# Mwaaaahh, ha, ha



## Tabitha (Sep 11, 2008)

This is what my kids & I did last night. We did assorted classic movie monster soaps, Frankenstein, Bride of, Wolf Man, Mummy, Phantom of the Opera, Creature from the Black Lagoon & more. They were fun!


----------



## Chay (Sep 11, 2008)

Tab, you're a regular Elvira, Mistress of the Dark!!    I love them, they're awesome!


----------



## Deda (Sep 11, 2008)

so cool! did you use rice paper?


----------



## Tabitha (Sep 11, 2008)

I don't know what the paper was made of to tell you the truth. One day when I was buying my labels on line they were advertising the paper so I bought some and just did not get around to using it untill now.


----------



## Becky (Sep 11, 2008)

That is very cool!


----------



## Deda (Sep 11, 2008)

think Tabitha!  think!  I have to know!  those soaps are TOO COOL.


----------



## pepperi27 (Sep 11, 2008)

Very spooky! I love them tabs very creative and what a great rainy day project for the kids.

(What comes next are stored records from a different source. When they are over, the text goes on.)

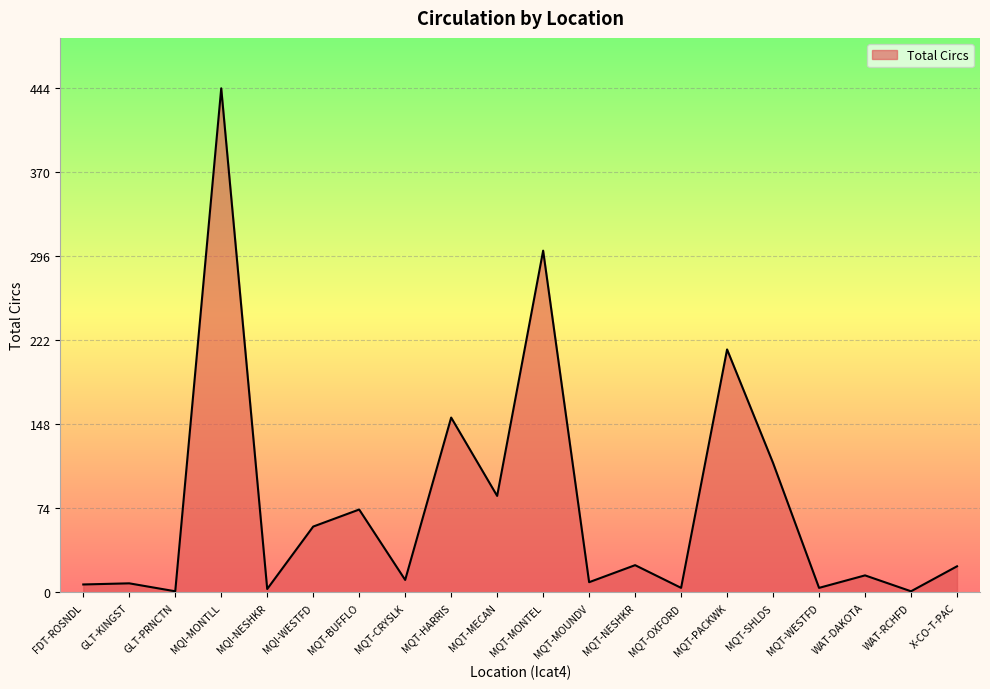

The chart shows a value of 5 at MQT-NESHKR. True or false?

False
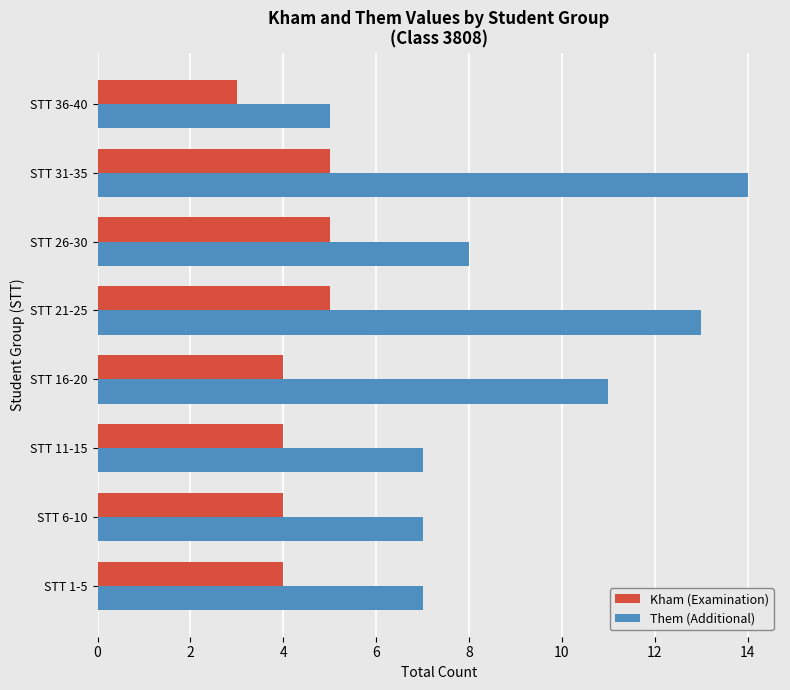

Which series has the largest range (max minus min)?

Them (Additional)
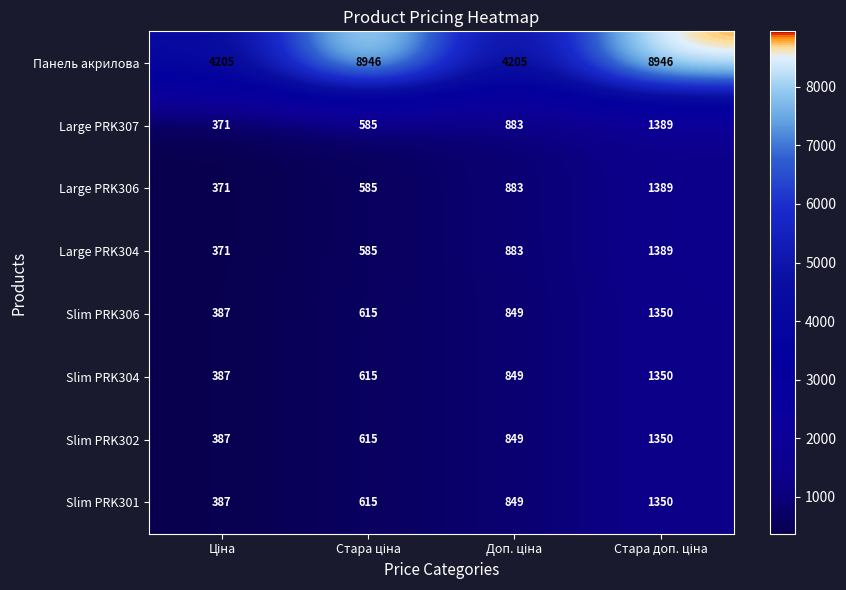

Which series has the widest spread of values?

Панель акрилова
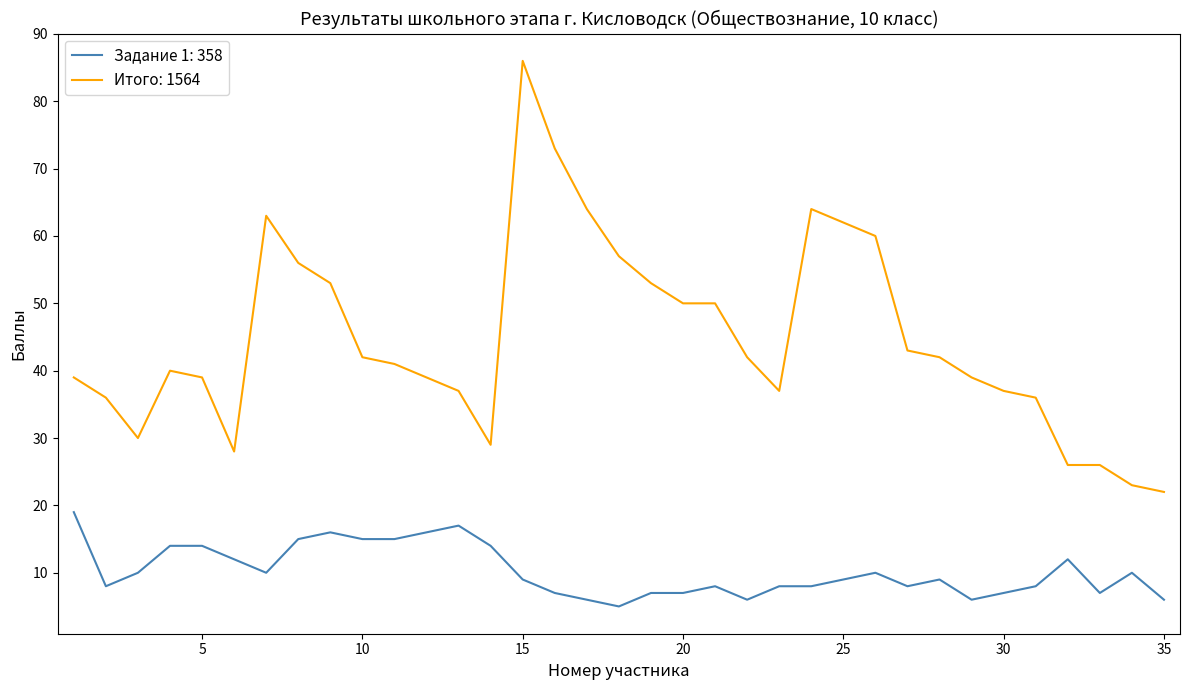

Rank the series by their average value, from lowest to highest.

Задание 1: 358, Итого: 1564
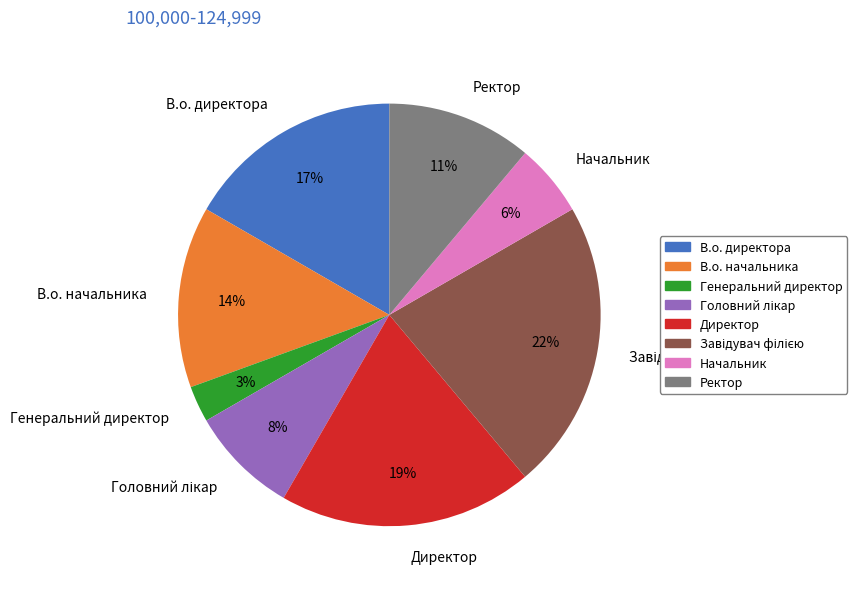

To the nearest percent, what is the average slice percentage?

12%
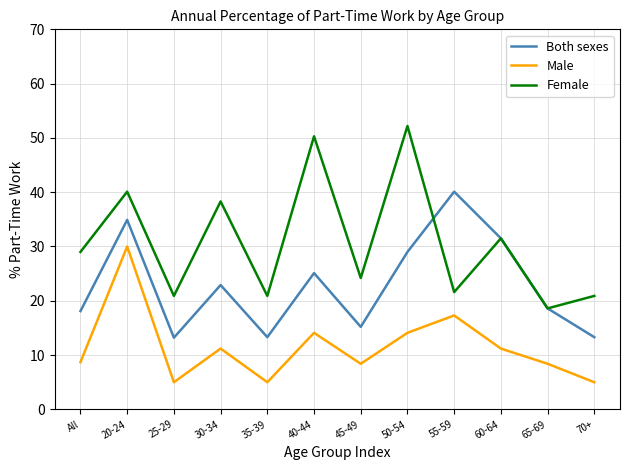

What is the highest value of the Female series?

52.2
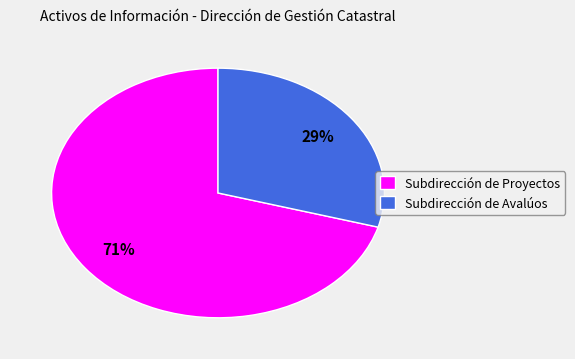

To the nearest percent, what is the average slice percentage?

50%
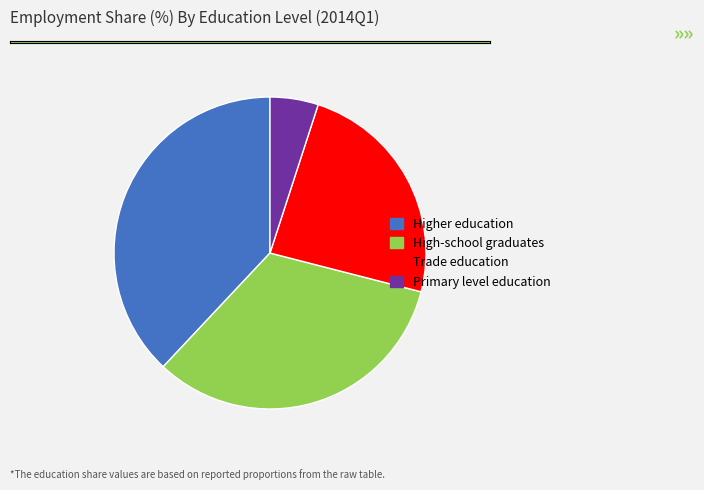

Is there a majority slice in this chart?

No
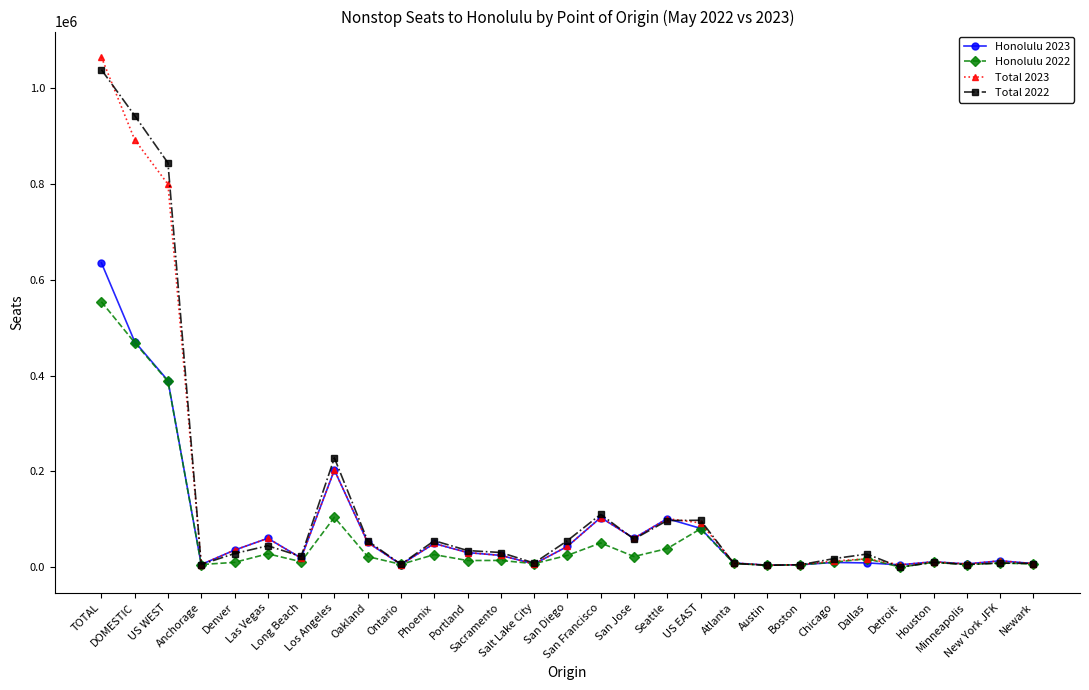

At which category is the sum across all series the highest?

TOTAL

Its a special paper that allows the picture to stay on and once you get to the paper it dissolves. I bought some decals and they were very kewl check them out here:

http://www.yaley.com/soaps/soap_decals.htm

Edited to correct message


----------



## Lane (Sep 11, 2008)

Those look great!!


----------



## digit (Sep 12, 2008)

Fabulous Tab!!!!   

Kinda creepy to be in the shower bathing with Frankenstien.  :shock:    

Digit


----------



## GrumpyOldWoman (Sep 12, 2008)

I love it, they look so cool!


----------



## mandolyn (Sep 12, 2008)

Love them!!


----------



## Wax Munky (Sep 12, 2008)

You are such a cool creative mom!  Awesome job you guys did 

Bet any amount of money your kids went to school bragging about you 




Munky.


----------



## kwahlne (Sep 12, 2008)

Oh my gosh, is this the kind of thing my soaps have to live up to for the halloween swap???

Tabitha...those are so unbelievably cool!


----------



## Tabitha (Sep 12, 2008)

I am glad everyone is enjoying them!


----------



## digit (Sep 12, 2008)

kwahlne said:
			
		

> Oh my gosh, is this the kind of thing my soaps have to live up to for the halloween swap???


Oh........thanks a bunch, Kwahlne!!! I had not thought of that!!  :roll:   I may have to re-think my swap item.  :wink: 

She is good, isn't she?   

Digit


----------



## Tabitha (Sep 13, 2008)

> kwahlne wrote:
> Oh my gosh, is this the kind of thing my soaps have to live up to for the halloween swap???



Yep Kwahlne, that is why I did not join the swap. I did not want to show you all up. *JUST KIDDING!!!*

The paper is from www.papilio.com in TX. I can not for the life of me remember the name of the paper, but I get all my labels & what not there. You can get tatoo paper, magnet sheets, glow in the dark stuff, etc. I use the wtaerproof, permanent white vinyl full sheet labels for my B&B items.


----------



## pinkduchon (Sep 27, 2008)

That is the neatest thing I have ever seen. Who would have known. This forum rocks!


----------



## Tabitha (Sep 27, 2008)

Thank you! They are too much fun to make.

You can get the paper at www.brambleberry.com


----------



## dhezie (Sep 29, 2008)

wow! cool soaps there.


----------